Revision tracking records
------------------------------------

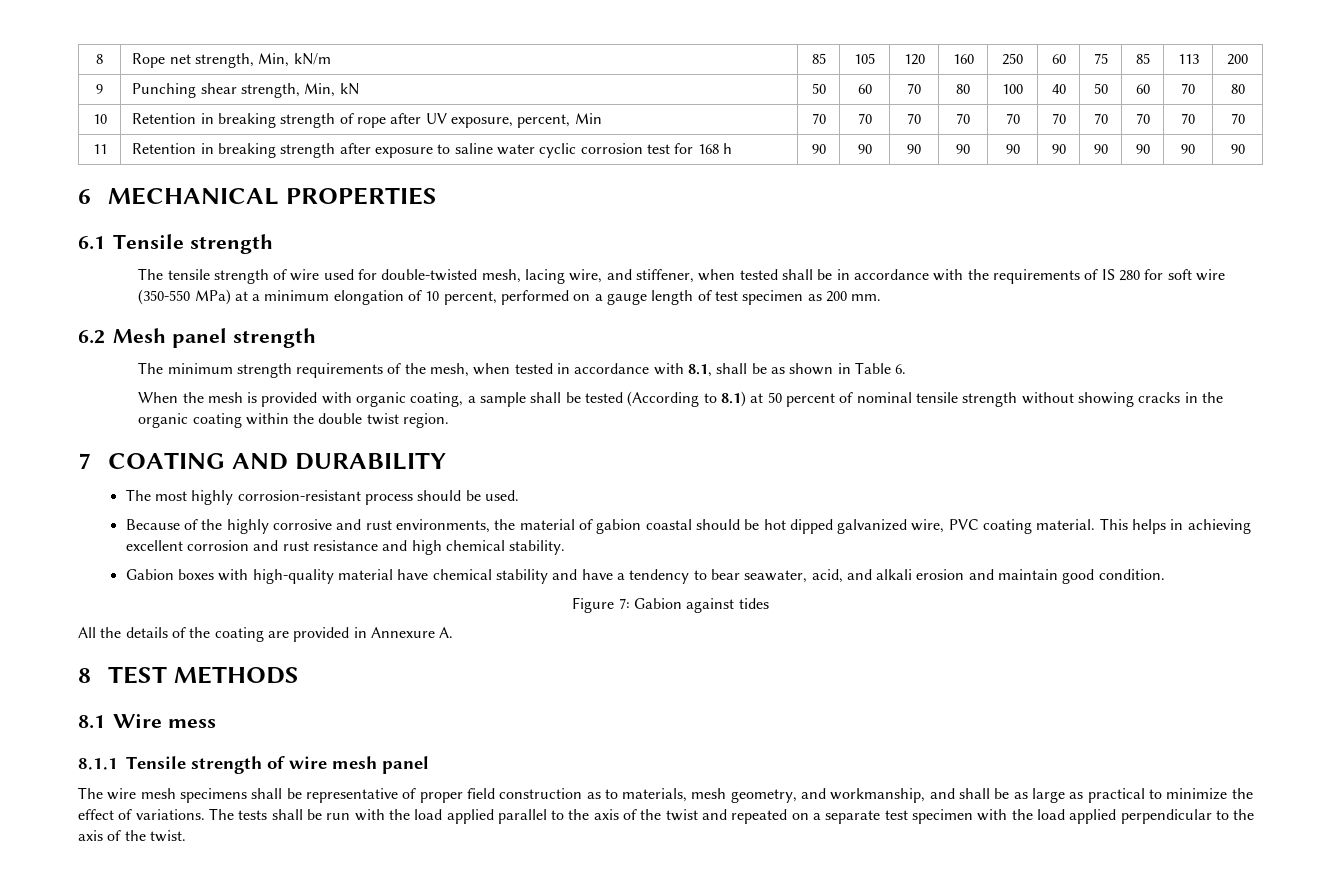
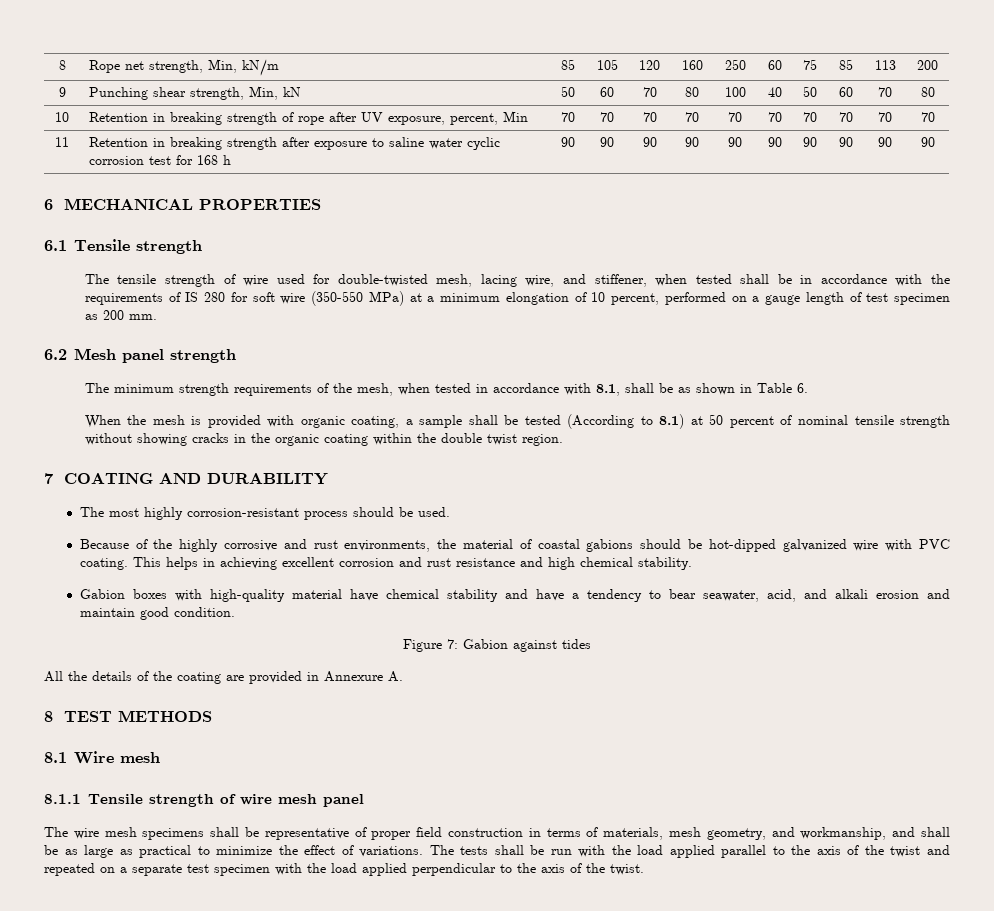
[596,519,1096,534] gabion coastal should be hot dipped galvanized wire, PVC coating material. -> [537,539,951,552] [79,558,128,570] coastal gabions should be hot-dipped galvanized wire with PVC coating.
[167,719,216,728] mess -> [120,752,160,763] mesh
[586,789,618,799] as to -> [528,827,599,837] in terms of

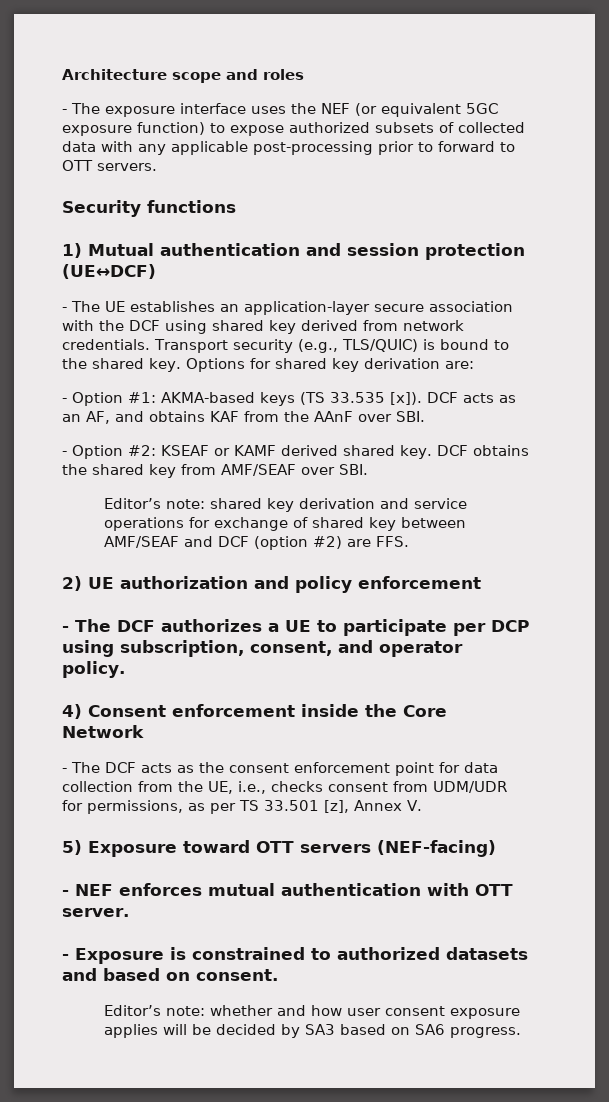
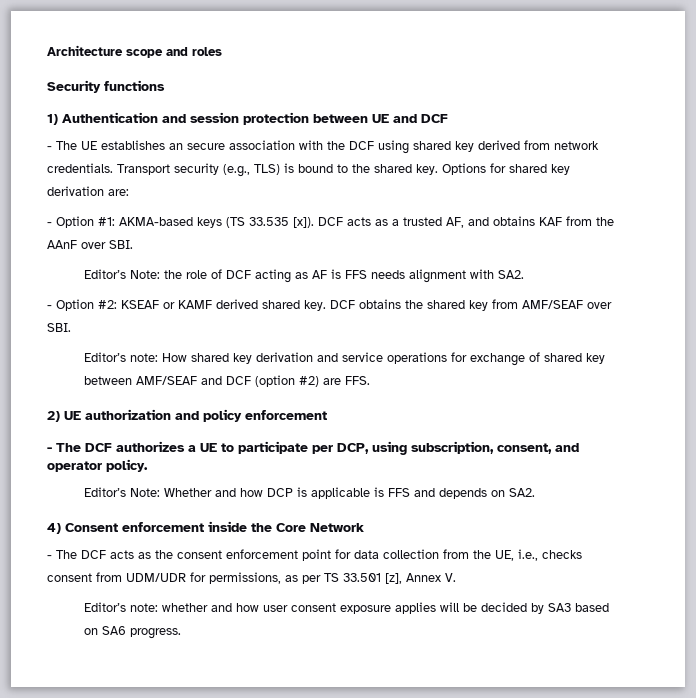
[62,103,498,117] [62,122,525,136] [62,141,515,155] [62,160,157,171] // - The exposure interface uses the NEF (or equivalent 5GC exposure function) to expose authorized subsets of collected data with any applicable post-processing prior to forward to OTT servers. -> (222, 51) none
[88,243,300,256] Mutual authentication -> [62,112,158,123] Authentication
[62,264,156,279] (UE↔DCF) -> [313,114,448,123] between UE and DCF
[244,301,370,315] application-layer -> (183, 146) none
[341,339,418,352] TLS/QUIC) -> [254,164,280,175] TLS)
[62,414,81,422] an -> [392,217,442,226] a trusted
(425, 416) none -> [84,269,525,283] // Editor’s Note: the role of DCF acting as AF is FFS needs alignment with SA2.
(206, 504) none -> [162,353,188,362] How
[491,620,529,632] DCP -> [337,443,369,454] DCP,
(125, 669) none -> [84,487,536,499] // Editor’s Note: Whether and how DCP is applicable is FFS and depends on SA2.
[62,840,496,857] [62,883,513,896] [62,908,129,917] [62,947,528,964] [62,968,278,981] // 5) Exposure toward OTT servers (NEF-facing) // - NEF enforces mutual authentication with OTT server. // - Exposure is constrained to authorized datasets and based on consent. -> (456, 577) none

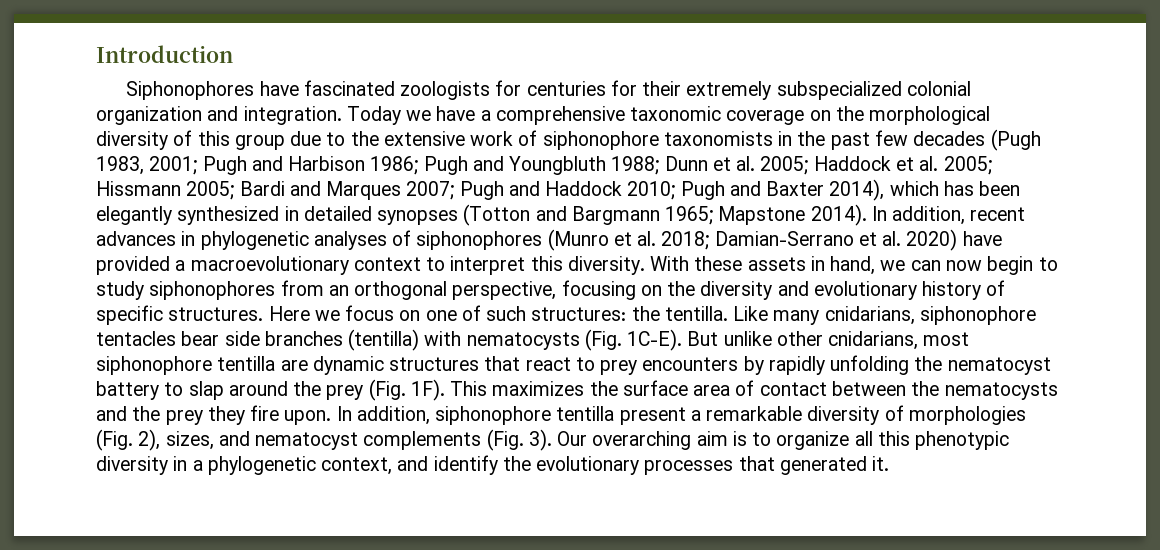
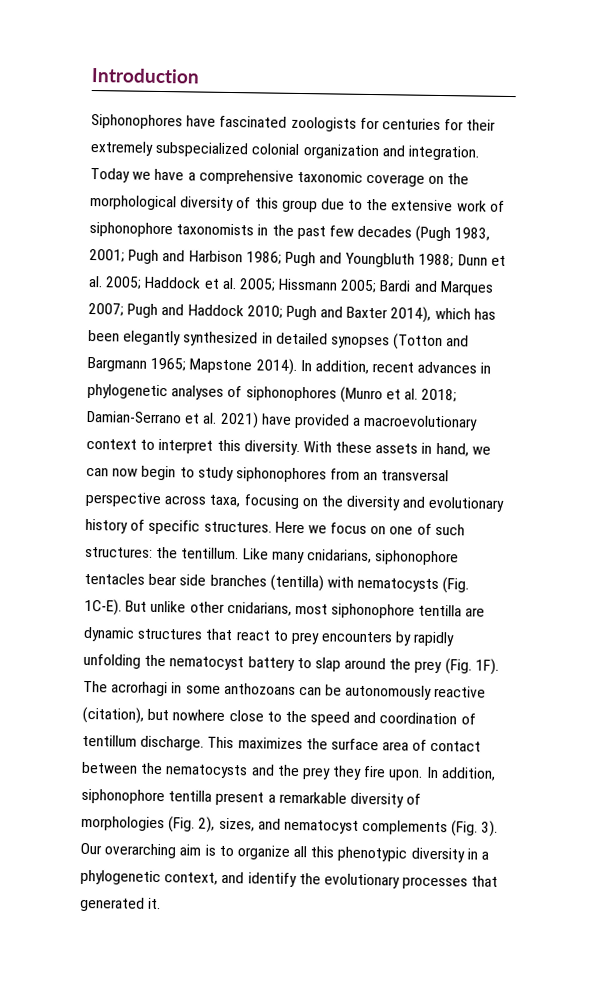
[906,229,958,251] 2020) -> [219,411,259,429] 2021)
[354,281,557,300] orthogonal perspective, -> [381,469,450,482] [85,491,241,508] transversal perspective across taxa,
[664,306,728,321] tentilla. -> [181,547,240,560] tentillum.
(445, 390) none -> [83,680,487,700] [82,706,476,726] [82,734,205,751] The acrorhagi in some anthozoans can be autonomously reactive (citation), but nowhere close to the speed and coordination of tentillum discharge.

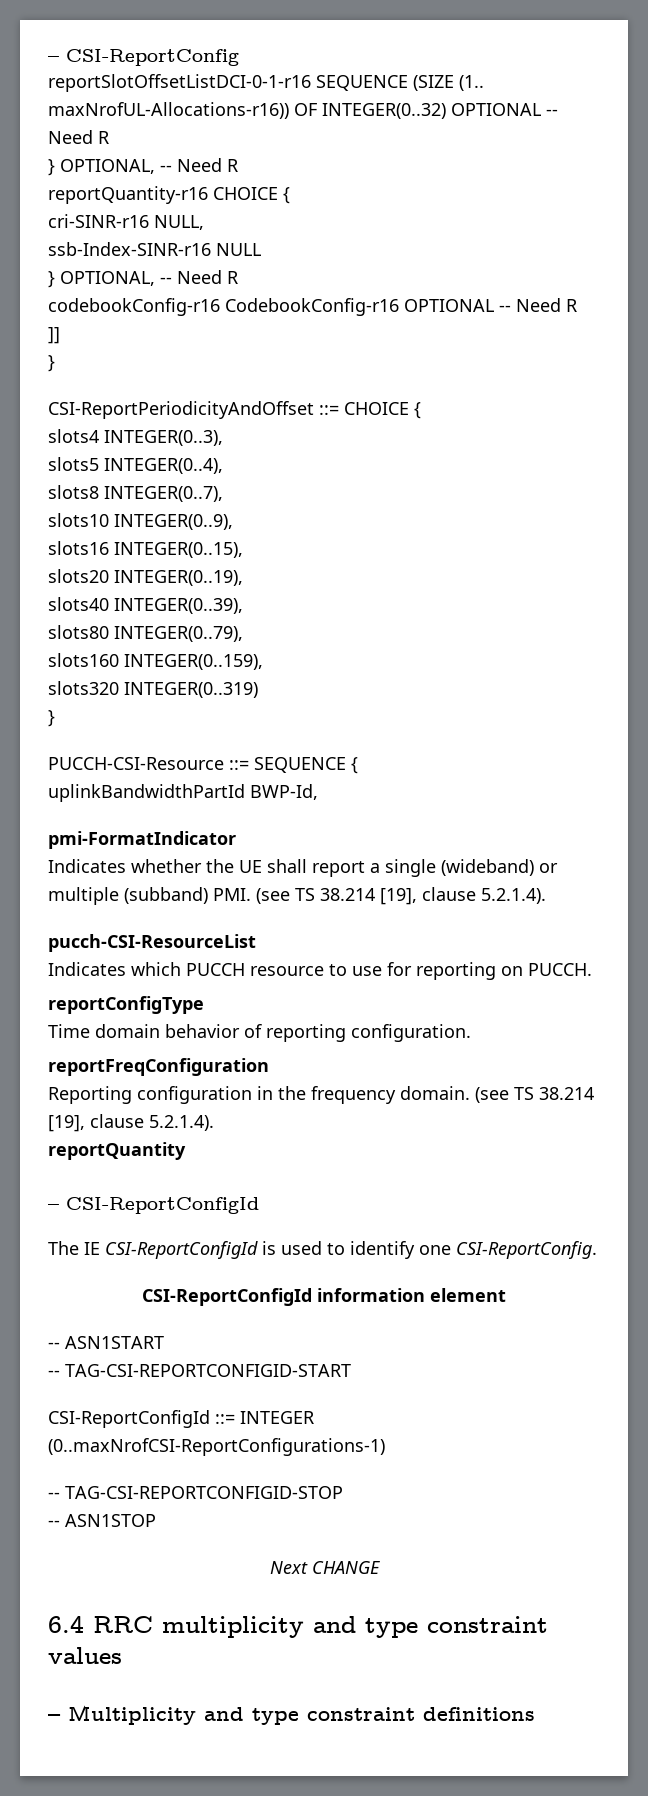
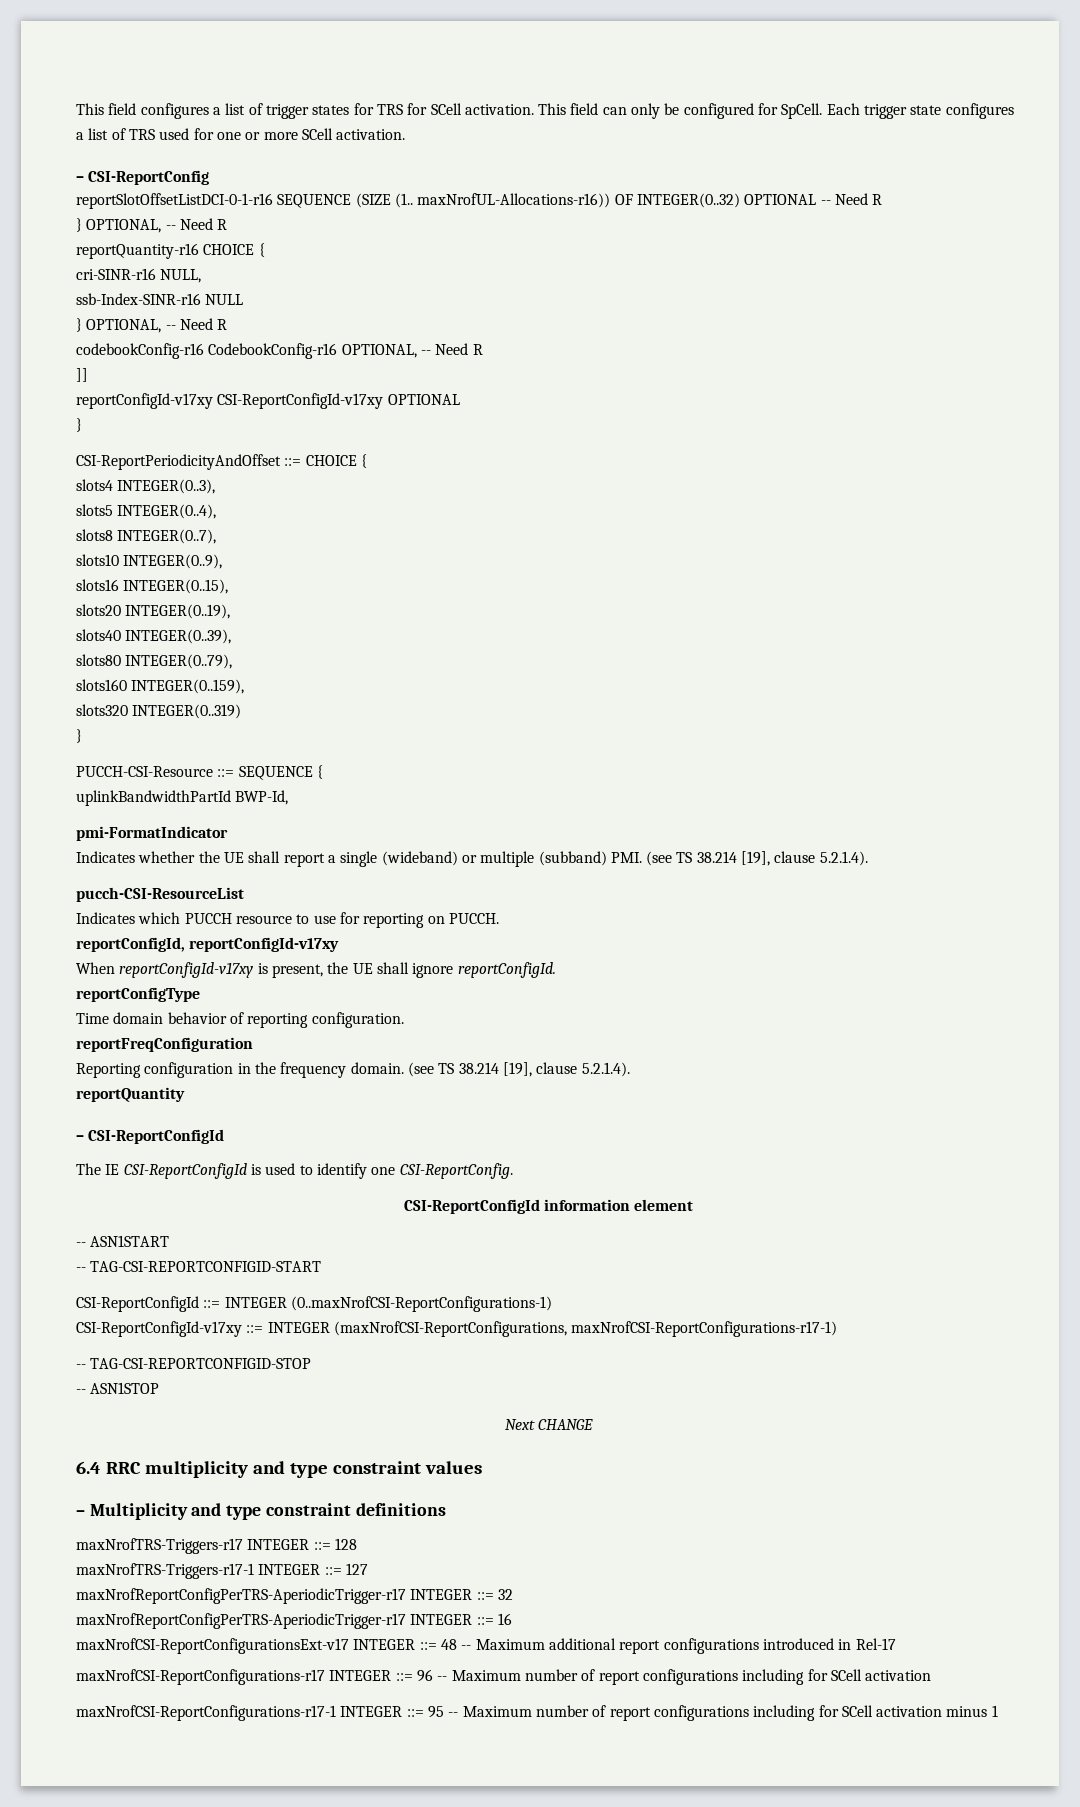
(48, 59) none -> [76,103,1014,119] [76,128,406,140] This field configures a list of trigger states for TRS for SCell activation. This field can only be configured for SpCell. Each trigger state configures a list of TRS used for one or more SCell activation. //
[404,299,494,312] OPTIONAL -> [341,344,417,358] OPTIONAL,
(60, 335) none -> [76,393,460,409] // reportConfigId-v17xy CSI-ReportConfigId-v17xy OPTIONAL
(592, 969) none -> [76,937,340,952] [76,962,556,978] // reportConfigId, reportConfigId-v17xy // When reportConfigId-v17xy is present, the UE shall ignore reportConfigId.
(385, 1447) none -> [76,1321,838,1337] // CSI-ReportConfigId-v17xy ::= INTEGER (maxNrofCSI-ReportConfigurations, maxNrofCSI-ReportConfigurations-r17-1)
(535, 1714) none -> [76,1538,357,1554] [76,1563,368,1579] [76,1588,513,1604] [76,1613,512,1629] [76,1638,896,1654] [76,1669,932,1685] [76,1705,998,1721] // maxNrofTRS-Triggers-r17 INTEGER ::= 128 // maxNrofTRS-Triggers-r17-1 INTEGER ::= 127 // maxNrofReportConfigPerTRS-AperiodicTrigger-r17 INTEGER ::= 32 // maxNrofReportConfigPerTRS-AperiodicTrigger-r17 INTEGER ::= 16 // maxNrofCSI-ReportConfigurationsExt-v17 INTEGER ::= 48 -- Maximum additional report configurations introduced in Rel-17 // maxNrofCSI-ReportConfigurations-r17 INTEGER ::= 96 -- Maximum number of report configurations including for SCell activation // maxNrofCSI-ReportConfigurations-r17-1 INTEGER ::= 95 -- Maximum number of report configurations including for SCell activation minus 1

------------------------------------

**PROBLEM**
Each line above has to be returned exactly. Drop the pictures.

**WRITTEN ANSWER**
[596,519,1096,534] gabion coastal should be hot dipped galvanized wire, PVC coating material. -> [537,539,951,552] [79,558,128,570] coastal gabions should be hot-dipped galvanized wire with PVC coating.
[167,719,216,728] mess -> [120,752,160,763] mesh
[586,789,618,799] as to -> [528,827,599,837] in terms of

[62,103,498,117] [62,122,525,136] [62,141,515,155] [62,160,157,171] // - The exposure interface uses the NEF (or equivalent 5GC exposure function) to expose authorized subsets of collected data with any applicable post-processing prior to forward to OTT servers. -> (222, 51) none
[88,243,300,256] Mutual authentication -> [62,112,158,123] Authentication
[62,264,156,279] (UE↔DCF) -> [313,114,448,123] between UE and DCF
[244,301,370,315] application-layer -> (183, 146) none
[341,339,418,352] TLS/QUIC) -> [254,164,280,175] TLS)
[62,414,81,422] an -> [392,217,442,226] a trusted
(425, 416) none -> [84,269,525,283] // Editor’s Note: the role of DCF acting as AF is FFS needs alignment with SA2.
(206, 504) none -> [162,353,188,362] How
[491,620,529,632] DCP -> [337,443,369,454] DCP,
(125, 669) none -> [84,487,536,499] // Editor’s Note: Whether and how DCP is applicable is FFS and depends on SA2.
[62,840,496,857] [62,883,513,896] [62,908,129,917] [62,947,528,964] [62,968,278,981] // 5) Exposure toward OTT servers (NEF-facing) // - NEF enforces mutual authentication with OTT server. // - Exposure is constrained to authorized datasets and based on consent. -> (456, 577) none

[906,229,958,251] 2020) -> [219,411,259,429] 2021)
[354,281,557,300] orthogonal perspective, -> [381,469,450,482] [85,491,241,508] transversal perspective across taxa,
[664,306,728,321] tentilla. -> [181,547,240,560] tentillum.
(445, 390) none -> [83,680,487,700] [82,706,476,726] [82,734,205,751] The acrorhagi in some anthozoans can be autonomously reactive (citation), but nowhere close to the speed and coordination of tentillum discharge.

(48, 59) none -> [76,103,1014,119] [76,128,406,140] This field configures a list of trigger states for TRS for SCell activation. This field can only be configured for SpCell. Each trigger state configures a list of TRS used for one or more SCell activation. //
[404,299,494,312] OPTIONAL -> [341,344,417,358] OPTIONAL,
(60, 335) none -> [76,393,460,409] // reportConfigId-v17xy CSI-ReportConfigId-v17xy OPTIONAL
(592, 969) none -> [76,937,340,952] [76,962,556,978] // reportConfigId, reportConfigId-v17xy // When reportConfigId-v17xy is present, the UE shall ignore reportConfigId.
(385, 1447) none -> [76,1321,838,1337] // CSI-ReportConfigId-v17xy ::= INTEGER (maxNrofCSI-ReportConfigurations, maxNrofCSI-ReportConfigurations-r17-1)
(535, 1714) none -> [76,1538,357,1554] [76,1563,368,1579] [76,1588,513,1604] [76,1613,512,1629] [76,1638,896,1654] [76,1669,932,1685] [76,1705,998,1721] // maxNrofTRS-Triggers-r17 INTEGER ::= 128 // maxNrofTRS-Triggers-r17-1 INTEGER ::= 127 // maxNrofReportConfigPerTRS-AperiodicTrigger-r17 INTEGER ::= 32 // maxNrofReportConfigPerTRS-AperiodicTrigger-r17 INTEGER ::= 16 // maxNrofCSI-ReportConfigurationsExt-v17 INTEGER ::= 48 -- Maximum additional report configurations introduced in Rel-17 // maxNrofCSI-ReportConfigurations-r17 INTEGER ::= 96 -- Maximum number of report configurations including for SCell activation // maxNrofCSI-ReportConfigurations-r17-1 INTEGER ::= 95 -- Maximum number of report configurations including for SCell activation minus 1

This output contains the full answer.